For bashing I recommend the Hobbywing esc and possibly their EZ run combos.


----------



## burlap1980 (Jan 23, 2010)

The 1/16 scaletraxxas mustang uses a 550 motor?


----------



## sg1 (Apr 2, 2003)

burlap1980 said:


> The 1/16 scaletraxxas mustang uses a 550 motor?


I think it's a traxxas "380".....


----------



## old_dude (Dec 12, 2008)

I checked their website . It says a 550. The same motor that powers the Slash.


----------



## Chaz955i (May 19, 2009)

There are two different models, one running the 380 Velinion and the other running the Titan 550. A small block and big block version.


----------



## old_dude (Dec 12, 2008)

I see that Chuck.
Traxxas is getting a lot of mileage out of that 4wd, laydown shock and high center motor chassis. They change the arm length, tires and body and you have a new vehicle.


----------



## Chaz955i (May 19, 2009)

old_dude said:


> I see that Chuck.
> Traxxas is getting a lot of mileage out of that 4wd, laydown shock and high center motor chassis. They change the arm length, tires and body and you have a new vehicle.

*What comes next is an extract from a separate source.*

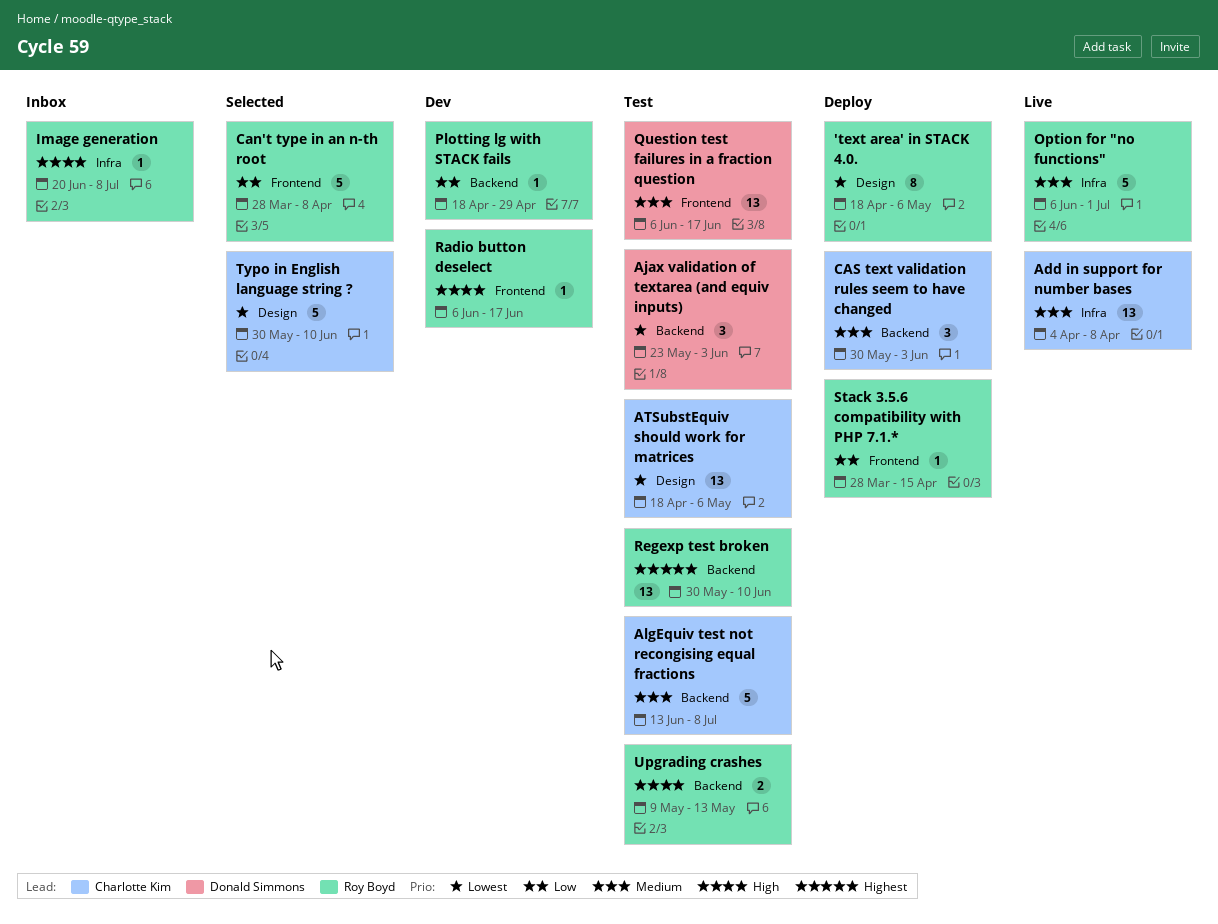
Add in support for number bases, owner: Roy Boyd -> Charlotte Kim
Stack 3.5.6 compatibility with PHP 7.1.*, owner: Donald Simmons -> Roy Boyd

Give it to Traxxas to understanding a market and maximizing profit. They don't make anything I'm interested in but for the larger market they are kicking the doors down.


----------



## Lessen (Jan 13, 2009)

Chaz955i said:


> Give it to Traxxas to understanding a market and maximizing profit. They don't make anything I'm interested in but for the larger market they are kicking the doors down.


Yep, they make a killing in the "basher market", which is by far much larger and enduring than the racers market. They got sponsorships all over the place. One would think at some point of being involved in 1:1 scale racing they would start evolving a couple vehicles designed more specifically for the racetrack. That is vehicles that don't create their own class like SC did. I'm talking 1:8 buggy, 1:10 TC etc. They must have no desire to enter those markets because they certainly have the knowhow to build a competitive vehicle.


----------



## Chaz955i (May 19, 2009)

Yes, considering their size, if they wanted to build a TC they could likely put one to market very inexpensively. Most of the TC's are running a fairly standard layout. It wouldn't take too much tiime to pick the best aspects and design one. Their philosophy seems to be high volume which precludes the racing stuff. They seem more than willing to lose some of their customers to other companies when the racing bug bites.


----------



## Lessen (Jan 13, 2009)

Chaz955i said:


> They seem more than willing to lose some of their customers to other companies when the racing bug bites.


Yep.

On the other hand there are plenty of companies that manufacture ONLY race worthy products. Heck, even AE seems to be heading that route.

Traxxas get's into racing only when they are the innovator.


----------